The bank of Russia reported that the risks of inflation will disallow additional financial easing after the fourth time of reducing its main interest rate in order to counter an impending recession this year.
According to a statement by the central bank on its website, there was a 1% point reduction in the one-week auction rate to 11.5%. From a number of 35 economists, 21 of them had predictions that align with other projections of reduction ranging from 150 basis point to a basis point of 50.
With the price growth already about four times the mid-term prediction of the central bank, which is 4 percent, the central bank is in the process of fine-tuning its position, after the March declaration of the smallest rate decrease. The implication of the looming risk on inflation is that rate setters are given less flexibility to offer economic relief, which according to the data released on Monday, contracted higher than what was estimated in the first quarter.
According to Bank of Russia Governor Elvira Nabiullina’s statement to Moscow reporters, due to the weight of rate cuts during this year meeting, it is not a certainty that the central bank will act to take such decisions and maybe not in every meeting. She also added that “situations will decide everything, we are not actually certain about what is to come.”
The Bank of Russia worked out a 2% reduction in points in January, decreasing 100 and 150 basis points during its March and April meetings.
Declines were erased by the ruble, following the declaration and traded 0.2% stronger at 54.6790 as compared to the dollar at exactly 4:51 p.m. in Moscow. There was a reduction in the basis points of yield three to 10.62% due to the rise in government ruble bonds, which will be due in February 2027.
There is a scaling back of bets of derivatives traders on a fall in the cost of borrowing. There are signs of 45 basis points of reductions in the coming three months by the forward-rate agreements, certainly this year.
“With a further decline in consumer-price growth, the Bank of Russia also keep cutting the key rates,” a statement by policymakers. They also added that inflation risks will limit the monetary policy’s easing capability over the next few months.”
Is inflation under control?
As Nabiullina claimed that inflation is “under control,” she made an argument opposing a quicker rollback of the emergency increase in the previous year, which resulted in the 17% benchmark.
On Monday, the central bank declares the trend of inflation risks to be moving in the form of a predictable worsening of the conditions of external economy, slacker fiscal policy, high inflation anticipations and variations in state-regulated prices and tariffs intended for 2016-2017.

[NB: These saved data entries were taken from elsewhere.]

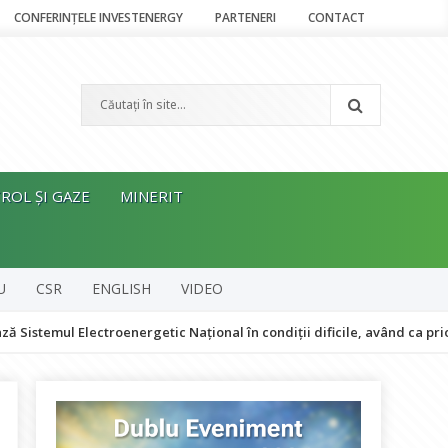
CONFERINȚELE INVESTENERGY
PARTENERI
CONTACT
ROL ȘI GAZE
MINERIT
U
CSR
ENGLISH
VIDEO
 Electroenergetic Național în condiții dificile, având ca prioritate me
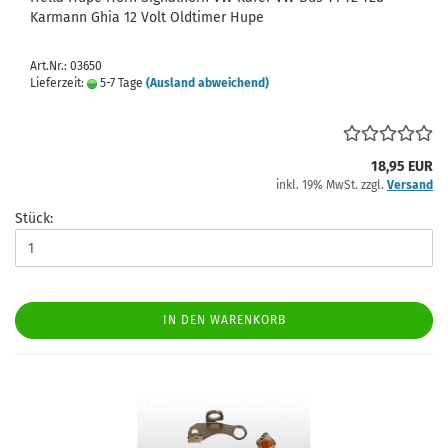
Karmann Ghia 12 Volt Oldtimer Hupe
Art.Nr.: 03650
Lieferzeit:
5-7 Tage
(Ausland abweichend)
18,95 EUR
inkl. 19% MwSt. zzgl.
Versand
Stück:
IN DEN WARENKORB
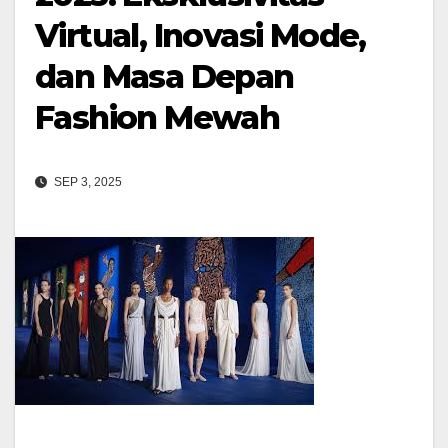
Virtual, Inovasi Mode,
dan Masa Depan
Fashion Mewah
SEP 3, 2025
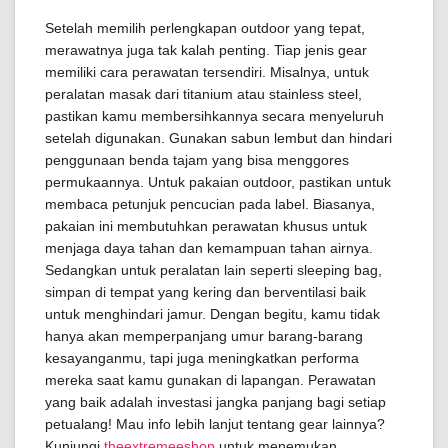
Setelah memilih perlengkapan outdoor yang tepat,
merawatnya juga tak kalah penting. Tiap jenis gear
memiliki cara perawatan tersendiri. Misalnya, untuk
peralatan masak dari titanium atau stainless steel,
pastikan kamu membersihkannya secara menyeluruh
setelah digunakan. Gunakan sabun lembut dan hindari
penggunaan benda tajam yang bisa menggores
permukaannya. Untuk pakaian outdoor, pastikan untuk
membaca petunjuk pencucian pada label. Biasanya,
pakaian ini membutuhkan perawatan khusus untuk
menjaga daya tahan dan kemampuan tahan airnya.
Sedangkan untuk peralatan lain seperti sleeping bag,
simpan di tempat yang kering dan berventilasi baik
untuk menghindari jamur. Dengan begitu, kamu tidak
hanya akan memperpanjang umur barang-barang
kesayanganmu, tapi juga meningkatkan performa
mereka saat kamu gunakan di lapangan. Perawatan
yang baik adalah investasi jangka panjang bagi setiap
petualang! Mau info lebih lanjut tentang gear lainnya?
Kunjungi
theextremeeshop
untuk menemukan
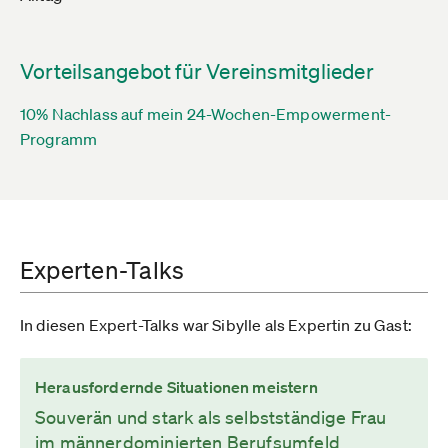
Vorteilsangebot für Vereinsmitglieder
10% Nachlass auf mein 24-Wochen-Empowerment-
Programm
Experten-Talks
In diesen Expert-Talks war Sibylle als Expertin zu Gast:
Herausfordernde Situationen meistern
Souverän und stark als selbstständige Frau
im männerdominierten Berufsumfeld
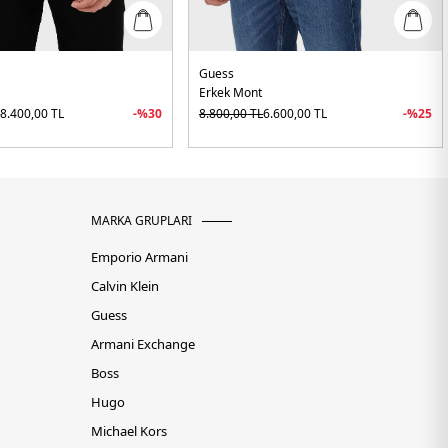
Guess
Erkek Mont
L
8.400,00
TL
-%
30
8.800,00
TL
6.600,00
TL
-%
25
MARKA GRUPLARI
Emporio Armani
Calvin Klein
Guess
Armani Exchange
Boss
Hugo
Michael Kors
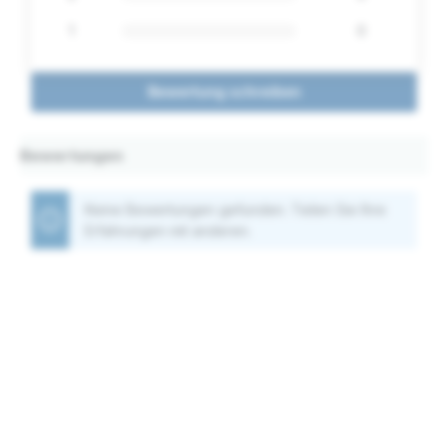
1
0
Bewertung schreiben
Bewertungen
Keine Bewertungen gefunden. Teilen Sie Ihre
Erfahrungen mit anderen.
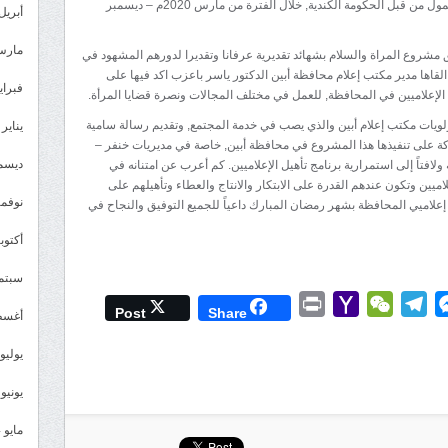
انجاح الانشطة الإعلامية لمشروع المرأة والسلام والممول من قبل الحكومة الكندية, خلال الفترة من مارس 2020م – ديسمبر
أبريل 025
مارس 25
 مشروع المراة والسلام بشهائد تقديرية عرفانا وتقديرا لدورهم المشهود في
قاها مدير مكتب إعلام محافظة أبين الدكتور ياسر باعزب اكد فيها على
فبراير 5
الإعلاميين في المحافظة, للعمل في مختلف المجالات ونصرة قضايا المرأة.
ولويات مكتب إعلام أبين والذي يصب في خدمة المجتمع, وتقديم رسالة سامية
يناير 2025
كة على تنفيذها هذا المشروع في محافظة أبين, خاصة في مديريات خنفر –
ديسمبر 
افتاً إلى استمرارية برنامج تأهيل الإعلاميين. كم أعرب عن امتنانه في
يين وتكون عندهم القدرة على الابتكار والانتاج والعطاء وتأهيلهم على
نوفمبر 4
 إعلاميي المحافظة بشهر رمضان المبارك داعياً للجميع التوفيق والنجاح في
أكتوبر 4
سبتمبر 
Print
Yahoo
WeChat
Telegram
Messenger
Wh
L
Post
Share
أغسطس
Mail
يوليو 024
يونيو 2024
مايو 2024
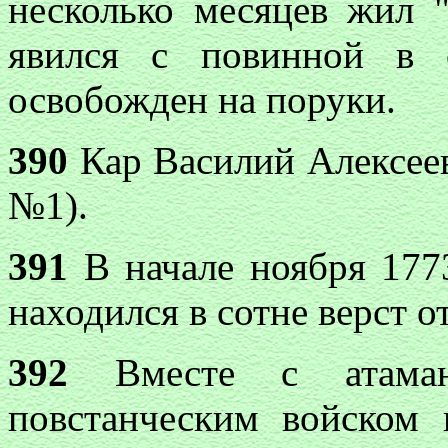
несколько месяцев жил "
явился с повинной в 
освобожден на поруки.
390
Кар Василий Алексееви
№1).
391
В начале ноября 1773
находился в сотне верст о
392
Вместе с атаман
повстанческим войском 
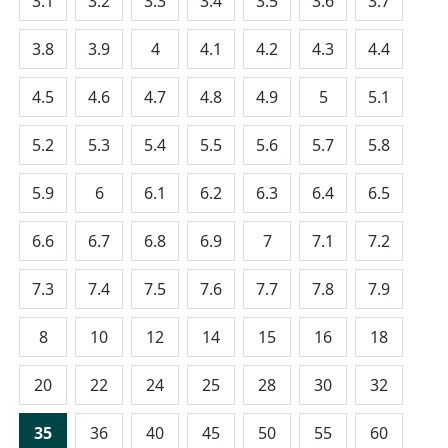
3.1
3.2
3.3
3.4
3.5
3.6
3.7
3.8
3.9
4
4.1
4.2
4.3
4.4
4.5
4.6
4.7
4.8
4.9
5
5.1
5.2
5.3
5.4
5.5
5.6
5.7
5.8
5.9
6
6.1
6.2
6.3
6.4
6.5
6.6
6.7
6.8
6.9
7
7.1
7.2
7.3
7.4
7.5
7.6
7.7
7.8
7.9
8
10
12
14
15
16
18
20
22
24
25
28
30
32
35
36
40
45
50
55
60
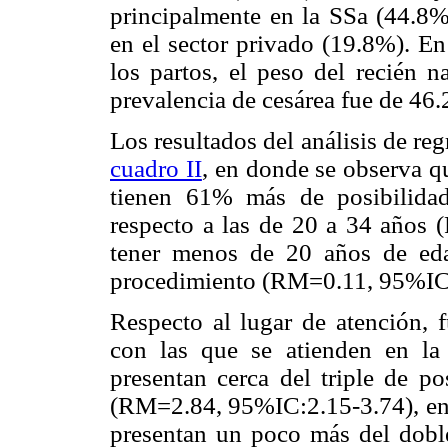
principalmente en la SSa (44.
en el sector privado (19.8%). En
los partos, el peso del recién 
prevalencia de cesárea fue de 46
Los resultados del análisis de reg
cuadro II
, en donde se observa q
tienen 61% más de posibilidad
respecto a las de 20 a 34 años
tener menos de 20 años de edad
procedimiento (RM=0.11, 95%IC:
Respecto al lugar de atención, 
con las que se atienden en la
presentan cerca del triple de po
(RM=2.84, 95%IC:2.15-3.74), en 
presentan un poco más del dobl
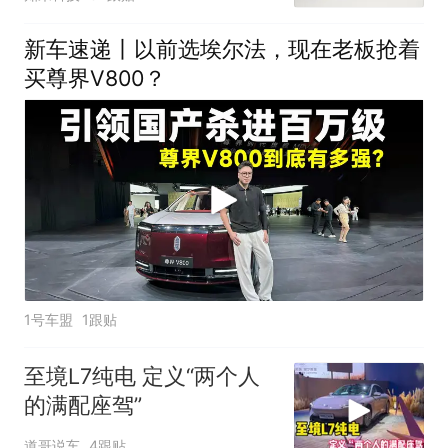
新车速递丨以前选埃尔法，现在老板抢着
买尊界V800？
1号车盟
1跟贴
至境L7纯电 定义“两个人
的满配座驾”
道哥说车
4跟贴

The Finance Minister, Anton Siluanov stated that the slacker stance of the growth in price as well as pressure on budget will necessitate endurance of constricted monetary and fiscal policy by the world’s leading energy exporter.
Siluanov commended the move of the central bank on Monday, and it was reported by the state-run RIA Novosti that he made open his desire for a further reduction in the benchmark rate.
Inflation, which over 13 years reached 16.9% in March, was eased by 1.1% to 15.7% in May. According to the central bank, there is an expected growth in price at 15.6% come June 8.
Nabiullina projected a drop in inflation to about 11% by December, and that it will be close to the 4% target in mid-2017.
“There are risks of inflation, and we will keep an eye on the unfolding of the economic processes,” Nabiullina stated. “At present, our predictions show that the key rate will continue to decrease. However, the pace and magnitude of the expected decrease cannot be foretold.”
In the process of policy adjustment by the central bank as a reaction to inflation, it has been mentioned that Russia is experiencing “further economic cooling.” Policymakers reported that there will be a 3.2% shrink in the Gross Domestic Product (GDP), compared to the 4% shrinkage predicted earlier. According to the central bank, there will be a 0.7% expansion in the economy in 2016 provided that oil prices are restored to $70 per barrel later in 2016.
On Monday, the Federal Statistics Service in Moscow reported that there was once a 2.2% contraction in the GDP during the first three months in a previous year, the first experienced since 2009, and a 1.9% cut from a previous estimate. According to assertions from Bloomberg surveys, there will be a 4% shrink in the economy during the 2nd and 3rd quarters.
Oleg Kouzmin, a one-time central bank adviser and now economist at Renaissance Capital in Moscow, stated in an email that the decision was taken because of the improvement in inflation behavior. Also, the central bank pointed that “there has been a twist in the balance of risks resulting in a noticeable economic cooling following a further easing of inflation risks.”